> **TEXT SEGMENT**:
-- BEGIN --

After I see some from some of my students and talk to them, maybe I'll have a better feel of if I'll use it.  Maybe Santa can give it to me...he's always at a loss for what to give me since I pretty much take care of what I really want/need at the time I want/need...yes...maybe this is a Santa thing.

Thanks, everyone for your time and thoughts. I love the Kindleboards!!!!


----------



## luvmy4brats (Nov 9, 2008)

I started with an iPod touch and loved it... But some of the apps I wanted you use, I couldn't use when I was out and about because I needed to be connected to the internet. About a month after I got it, my cat made me knock my phone into the toilet (SERIOUSLY) and I wound up getting an iPhone. Since then it has basically become an extension of me. I use it for EVERYTHING! Audiobooks, texting, checkbook register, games, movies & TV, shopping, Just about anything I need...There's an app for that!


----------



## candggmom (Oct 27, 2008)

I have to say since I got my iPad my iPhone hasn't been giving me the same pull it once did.  I got the 32g WiFi 3g version and I love it more every day!  The only people that love it more than me are my granchildren.  My 2 yr old grandson comes up and says "Woody" when he wants to see the Toy Story app and it is amazing!  My granddaughter is almost 6 and she loves the games.  My advice is forget the Touch and get an iPad.  There are some amazing educational apps for it that you could possibly use with your students!  Just my 2 cents! 

Kathy in NC


----------



## kkay5 (Feb 1, 2010)

I have an iPod Touch and I LOVE it!  I don't have the option of getting an iPhone here and I don't know if I would anyway because of the monthly fee.  I use my iPod for planning.  There are apps for calendar, tasks, shopping, databases, etc.  Most of these apps I don't need the Internet for.  My planning app syncs with Google when there is a wifi connection, but if there's not, I can still use the app.  Same with my shopping list.  It syncs when there's a connection, but if there's not I can still use the app to go shopping.  I have no problem using it to surf the web.  I also use my iPod for reading and listening to audiobooks.  If I need directions to a place, I just look it up before I leave the house.

My husband has an iPad and while it is VERY fun to play on, he never takes it out of the house.  It's too big for him to really use any planning apps on it.  It's mostly just an entertainment device for him.  I don't think he is even allowed to get on his work internet with it.


----------



## Crystalmes (Jan 28, 2010)

I started with the iTouch, and have since moved on to the iPhone since the 4G came out, I love it, absolutely love it.


----------



## waynep (Dec 22, 2009)

I have an ipod touch and use it everyday. I had an ipod 5G, the video one with the wheel circa 2006. Used it all the time then got the touch. I use it for music, audiobooks (overdrive), podcasts etc. It connects to my car stereo via bluetooth (Ford Sync). I have the Kindle app and a couple free books on it for reading when I have a couple minutes here and there.

-- END --

> **ROWS**:

-- BEGIN --

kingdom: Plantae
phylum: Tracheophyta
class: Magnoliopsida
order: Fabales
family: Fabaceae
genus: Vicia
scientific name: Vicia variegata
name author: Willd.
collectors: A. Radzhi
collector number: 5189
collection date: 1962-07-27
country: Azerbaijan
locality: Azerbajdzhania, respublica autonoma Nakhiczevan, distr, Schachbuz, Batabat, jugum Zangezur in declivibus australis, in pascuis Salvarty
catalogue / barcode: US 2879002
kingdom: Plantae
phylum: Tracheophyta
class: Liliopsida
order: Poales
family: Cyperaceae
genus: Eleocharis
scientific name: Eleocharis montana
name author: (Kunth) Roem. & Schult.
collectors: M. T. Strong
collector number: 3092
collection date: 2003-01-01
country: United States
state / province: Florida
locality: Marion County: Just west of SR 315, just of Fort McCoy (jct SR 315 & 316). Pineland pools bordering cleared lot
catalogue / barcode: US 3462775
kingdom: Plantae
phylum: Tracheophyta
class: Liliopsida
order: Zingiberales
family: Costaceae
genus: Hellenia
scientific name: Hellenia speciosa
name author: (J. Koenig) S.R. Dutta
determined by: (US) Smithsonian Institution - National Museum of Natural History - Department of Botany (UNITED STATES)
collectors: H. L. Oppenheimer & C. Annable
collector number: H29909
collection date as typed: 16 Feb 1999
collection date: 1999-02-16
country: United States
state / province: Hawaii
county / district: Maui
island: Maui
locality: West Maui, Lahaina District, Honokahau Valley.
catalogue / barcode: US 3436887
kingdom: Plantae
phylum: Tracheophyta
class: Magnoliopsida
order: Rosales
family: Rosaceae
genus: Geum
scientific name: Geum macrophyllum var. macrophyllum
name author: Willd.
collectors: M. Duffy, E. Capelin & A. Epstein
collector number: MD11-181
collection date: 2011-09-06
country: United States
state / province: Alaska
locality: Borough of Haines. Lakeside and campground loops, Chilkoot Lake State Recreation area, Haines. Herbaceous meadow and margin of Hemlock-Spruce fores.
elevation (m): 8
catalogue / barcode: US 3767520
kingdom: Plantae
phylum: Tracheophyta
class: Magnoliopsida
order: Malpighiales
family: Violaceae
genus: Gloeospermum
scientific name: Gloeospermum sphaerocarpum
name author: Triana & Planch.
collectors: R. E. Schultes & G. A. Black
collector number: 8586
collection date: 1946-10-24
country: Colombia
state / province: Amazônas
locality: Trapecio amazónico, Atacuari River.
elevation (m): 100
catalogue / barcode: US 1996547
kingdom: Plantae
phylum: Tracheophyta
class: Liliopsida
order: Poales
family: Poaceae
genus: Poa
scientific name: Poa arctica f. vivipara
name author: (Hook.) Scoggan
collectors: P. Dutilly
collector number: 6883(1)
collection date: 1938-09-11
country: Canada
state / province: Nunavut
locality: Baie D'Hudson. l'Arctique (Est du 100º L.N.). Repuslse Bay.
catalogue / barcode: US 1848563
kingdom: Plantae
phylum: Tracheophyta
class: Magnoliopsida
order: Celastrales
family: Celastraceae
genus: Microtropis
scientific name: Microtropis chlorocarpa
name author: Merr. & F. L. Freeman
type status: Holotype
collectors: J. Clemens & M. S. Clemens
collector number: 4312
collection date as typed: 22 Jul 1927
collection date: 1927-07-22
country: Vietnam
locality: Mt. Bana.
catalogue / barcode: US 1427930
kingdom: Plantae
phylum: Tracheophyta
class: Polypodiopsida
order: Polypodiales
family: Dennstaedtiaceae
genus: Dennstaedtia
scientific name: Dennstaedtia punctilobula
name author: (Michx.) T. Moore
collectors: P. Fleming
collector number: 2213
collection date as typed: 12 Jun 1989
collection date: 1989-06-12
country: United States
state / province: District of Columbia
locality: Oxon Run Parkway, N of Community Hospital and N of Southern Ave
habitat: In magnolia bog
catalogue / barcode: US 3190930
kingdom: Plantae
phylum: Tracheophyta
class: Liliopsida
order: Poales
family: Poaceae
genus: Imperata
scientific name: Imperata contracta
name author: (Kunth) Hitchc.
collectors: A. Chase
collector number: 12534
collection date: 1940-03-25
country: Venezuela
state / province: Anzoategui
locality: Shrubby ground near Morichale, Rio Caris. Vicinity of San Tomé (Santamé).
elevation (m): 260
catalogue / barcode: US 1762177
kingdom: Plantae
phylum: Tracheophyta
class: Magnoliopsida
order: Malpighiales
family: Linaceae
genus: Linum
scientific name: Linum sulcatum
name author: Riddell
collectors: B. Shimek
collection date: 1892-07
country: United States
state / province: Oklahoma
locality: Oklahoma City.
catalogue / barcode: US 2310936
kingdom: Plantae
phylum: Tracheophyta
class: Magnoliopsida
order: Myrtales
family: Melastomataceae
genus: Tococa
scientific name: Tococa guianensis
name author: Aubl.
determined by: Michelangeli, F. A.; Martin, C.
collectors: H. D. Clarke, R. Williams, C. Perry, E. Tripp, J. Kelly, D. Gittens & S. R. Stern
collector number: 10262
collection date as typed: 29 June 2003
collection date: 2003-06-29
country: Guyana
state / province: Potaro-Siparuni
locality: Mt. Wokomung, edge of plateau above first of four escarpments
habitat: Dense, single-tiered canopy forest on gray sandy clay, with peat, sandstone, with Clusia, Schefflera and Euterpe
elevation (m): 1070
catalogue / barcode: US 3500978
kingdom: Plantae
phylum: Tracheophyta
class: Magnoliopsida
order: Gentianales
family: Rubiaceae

-- END --

> **REQUIRED WORK**:
1. Translate this sentence from the forum thread into Spanish: "Since then it has basically become an extension of me."
2. List every username that heads a post in the forum thread.
3. Reproduce the stretch of the forum thread from "After I see" through "(Nov 9, 2008)".

> **TASK ANSWERS**:
1. Desde entonces, básicamente se ha convertido en una extensión de mí.

2.
luvmy4brats
candggmom
kkay5
Crystalmes
waynep

3.
After I see some from some of my students and talk to them, maybe I'll have a better feel of if I'll use it.  Maybe Santa can give it to me...he's always at a loss for what to give me since I pretty much take care of what I really want/need at the time I want/need...yes...maybe this is a Santa thing.

Thanks, everyone for your time and thoughts. I love the Kindleboards!!!!


----------



## luvmy4brats (Nov 9, 2008)